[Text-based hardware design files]
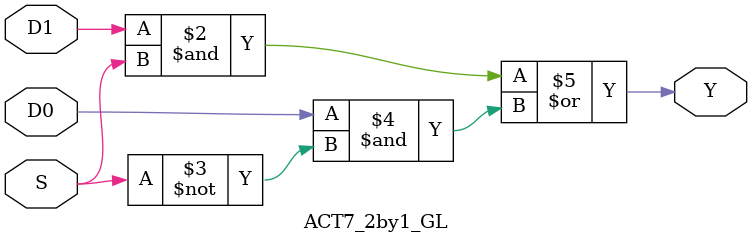
<source format=v>
module ACT7_2by1_GL(Y, D1, D0, S);
input D1, D0, S;
output reg Y;
always @(*) begin
Y = ((D1 & S) | (D0 & ~S));
end
endmodule
</source>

What you have to do
Give the data above again, exactly and completely. No pictures go in.

Task response
<source format=v>
module ACT7_2by1_GL(Y, D1, D0, S);
input D1, D0, S;
output reg Y;
always @(*) begin
Y = ((D1 & S) | (D0 & ~S));
end
endmodule
</source>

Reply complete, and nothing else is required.